Saved entries:
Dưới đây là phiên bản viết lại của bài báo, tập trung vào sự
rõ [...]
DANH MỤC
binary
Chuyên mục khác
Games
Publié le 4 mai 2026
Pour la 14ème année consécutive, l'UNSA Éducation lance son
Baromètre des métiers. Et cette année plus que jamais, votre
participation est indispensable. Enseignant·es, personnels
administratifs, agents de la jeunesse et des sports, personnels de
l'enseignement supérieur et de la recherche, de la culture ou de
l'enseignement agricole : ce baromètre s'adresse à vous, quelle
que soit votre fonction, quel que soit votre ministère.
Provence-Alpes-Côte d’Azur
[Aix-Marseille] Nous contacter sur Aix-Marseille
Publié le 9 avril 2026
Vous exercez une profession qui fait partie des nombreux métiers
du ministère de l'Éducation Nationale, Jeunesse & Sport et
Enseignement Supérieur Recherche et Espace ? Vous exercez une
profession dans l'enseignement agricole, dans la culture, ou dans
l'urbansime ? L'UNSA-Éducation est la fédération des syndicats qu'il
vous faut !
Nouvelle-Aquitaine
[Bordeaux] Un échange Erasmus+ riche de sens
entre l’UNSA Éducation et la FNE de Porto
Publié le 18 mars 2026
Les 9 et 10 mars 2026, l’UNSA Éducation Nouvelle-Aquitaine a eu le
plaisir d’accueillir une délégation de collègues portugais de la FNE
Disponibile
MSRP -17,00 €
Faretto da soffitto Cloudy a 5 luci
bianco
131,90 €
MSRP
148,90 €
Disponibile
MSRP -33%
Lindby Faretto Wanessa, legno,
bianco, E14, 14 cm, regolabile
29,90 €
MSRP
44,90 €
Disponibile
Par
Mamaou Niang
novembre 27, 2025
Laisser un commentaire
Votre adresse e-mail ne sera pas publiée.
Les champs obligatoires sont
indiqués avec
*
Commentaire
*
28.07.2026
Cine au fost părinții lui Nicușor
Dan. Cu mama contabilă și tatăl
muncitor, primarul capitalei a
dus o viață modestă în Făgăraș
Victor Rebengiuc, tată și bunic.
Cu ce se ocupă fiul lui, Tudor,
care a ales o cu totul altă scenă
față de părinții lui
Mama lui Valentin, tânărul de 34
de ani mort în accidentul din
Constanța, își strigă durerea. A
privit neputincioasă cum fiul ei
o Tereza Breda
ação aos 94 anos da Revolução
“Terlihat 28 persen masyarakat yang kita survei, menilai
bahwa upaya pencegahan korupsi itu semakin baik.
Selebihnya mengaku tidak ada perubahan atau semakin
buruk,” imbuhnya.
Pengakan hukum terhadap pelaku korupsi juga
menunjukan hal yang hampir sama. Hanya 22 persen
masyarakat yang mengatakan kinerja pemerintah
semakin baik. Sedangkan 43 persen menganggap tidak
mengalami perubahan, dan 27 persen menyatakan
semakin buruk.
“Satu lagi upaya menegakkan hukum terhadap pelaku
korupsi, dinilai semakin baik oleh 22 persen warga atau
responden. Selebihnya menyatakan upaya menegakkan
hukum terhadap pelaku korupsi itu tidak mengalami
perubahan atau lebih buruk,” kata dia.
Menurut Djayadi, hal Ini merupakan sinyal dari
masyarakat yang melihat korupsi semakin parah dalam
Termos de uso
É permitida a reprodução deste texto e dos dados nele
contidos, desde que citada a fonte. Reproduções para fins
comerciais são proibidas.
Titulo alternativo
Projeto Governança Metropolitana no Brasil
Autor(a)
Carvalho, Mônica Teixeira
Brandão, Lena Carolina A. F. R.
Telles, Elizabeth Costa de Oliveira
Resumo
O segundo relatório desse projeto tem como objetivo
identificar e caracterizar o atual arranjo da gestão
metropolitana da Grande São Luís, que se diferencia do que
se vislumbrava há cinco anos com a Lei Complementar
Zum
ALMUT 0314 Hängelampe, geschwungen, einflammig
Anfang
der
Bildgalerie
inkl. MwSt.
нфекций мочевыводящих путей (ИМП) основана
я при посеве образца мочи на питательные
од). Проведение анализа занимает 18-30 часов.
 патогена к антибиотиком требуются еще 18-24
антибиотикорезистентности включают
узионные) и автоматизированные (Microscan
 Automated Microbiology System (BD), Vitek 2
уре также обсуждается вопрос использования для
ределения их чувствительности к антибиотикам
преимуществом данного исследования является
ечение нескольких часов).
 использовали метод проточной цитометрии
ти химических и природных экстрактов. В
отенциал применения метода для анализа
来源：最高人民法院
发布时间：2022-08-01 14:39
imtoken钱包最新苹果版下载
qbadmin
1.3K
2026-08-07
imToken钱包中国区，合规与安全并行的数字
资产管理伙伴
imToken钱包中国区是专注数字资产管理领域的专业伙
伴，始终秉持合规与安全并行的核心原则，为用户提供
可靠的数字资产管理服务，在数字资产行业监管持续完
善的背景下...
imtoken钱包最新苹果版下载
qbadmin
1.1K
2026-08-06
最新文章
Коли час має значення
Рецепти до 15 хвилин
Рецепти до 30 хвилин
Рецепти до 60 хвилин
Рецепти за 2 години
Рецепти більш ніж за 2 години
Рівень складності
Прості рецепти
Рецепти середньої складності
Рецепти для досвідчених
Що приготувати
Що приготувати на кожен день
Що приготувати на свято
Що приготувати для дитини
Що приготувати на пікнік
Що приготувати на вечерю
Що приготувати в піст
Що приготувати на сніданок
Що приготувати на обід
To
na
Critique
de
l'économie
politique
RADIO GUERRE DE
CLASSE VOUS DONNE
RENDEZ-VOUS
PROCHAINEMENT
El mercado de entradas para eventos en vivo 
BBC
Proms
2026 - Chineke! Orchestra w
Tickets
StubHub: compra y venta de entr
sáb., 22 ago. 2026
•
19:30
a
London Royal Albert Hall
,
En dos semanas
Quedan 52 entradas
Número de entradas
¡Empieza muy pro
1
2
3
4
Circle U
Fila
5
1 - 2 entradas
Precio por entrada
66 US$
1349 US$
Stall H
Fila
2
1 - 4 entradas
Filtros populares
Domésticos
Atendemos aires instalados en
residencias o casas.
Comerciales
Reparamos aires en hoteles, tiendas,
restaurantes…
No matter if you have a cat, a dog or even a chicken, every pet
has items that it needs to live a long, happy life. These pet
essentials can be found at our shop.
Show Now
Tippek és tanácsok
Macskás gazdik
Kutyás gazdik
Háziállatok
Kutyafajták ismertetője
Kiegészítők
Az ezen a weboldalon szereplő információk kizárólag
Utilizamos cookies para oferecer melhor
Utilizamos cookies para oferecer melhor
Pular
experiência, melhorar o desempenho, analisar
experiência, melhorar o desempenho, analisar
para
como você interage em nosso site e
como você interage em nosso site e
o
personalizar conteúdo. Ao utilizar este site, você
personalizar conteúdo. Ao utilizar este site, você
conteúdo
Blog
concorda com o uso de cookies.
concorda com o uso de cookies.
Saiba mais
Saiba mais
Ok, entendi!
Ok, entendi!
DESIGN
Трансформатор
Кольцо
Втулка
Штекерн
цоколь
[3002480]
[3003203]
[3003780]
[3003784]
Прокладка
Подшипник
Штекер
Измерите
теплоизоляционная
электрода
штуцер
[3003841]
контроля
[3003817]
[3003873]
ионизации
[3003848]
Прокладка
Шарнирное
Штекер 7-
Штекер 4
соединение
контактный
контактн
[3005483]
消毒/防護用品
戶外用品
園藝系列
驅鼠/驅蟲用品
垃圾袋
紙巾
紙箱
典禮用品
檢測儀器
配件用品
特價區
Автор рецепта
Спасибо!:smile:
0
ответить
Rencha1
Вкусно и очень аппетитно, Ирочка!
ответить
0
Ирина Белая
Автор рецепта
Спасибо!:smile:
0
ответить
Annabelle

§ **What you will do**: Wherever the string "yang" appears in a line of the records, copy that line.

§ **Your response**:
“Terlihat 28 persen masyarakat yang kita survei, menilai
menunjukan hal yang hampir sama. Hanya 22 persen
masyarakat yang mengatakan kinerja pemerintah
masyarakat yang melihat korupsi semakin parah dalam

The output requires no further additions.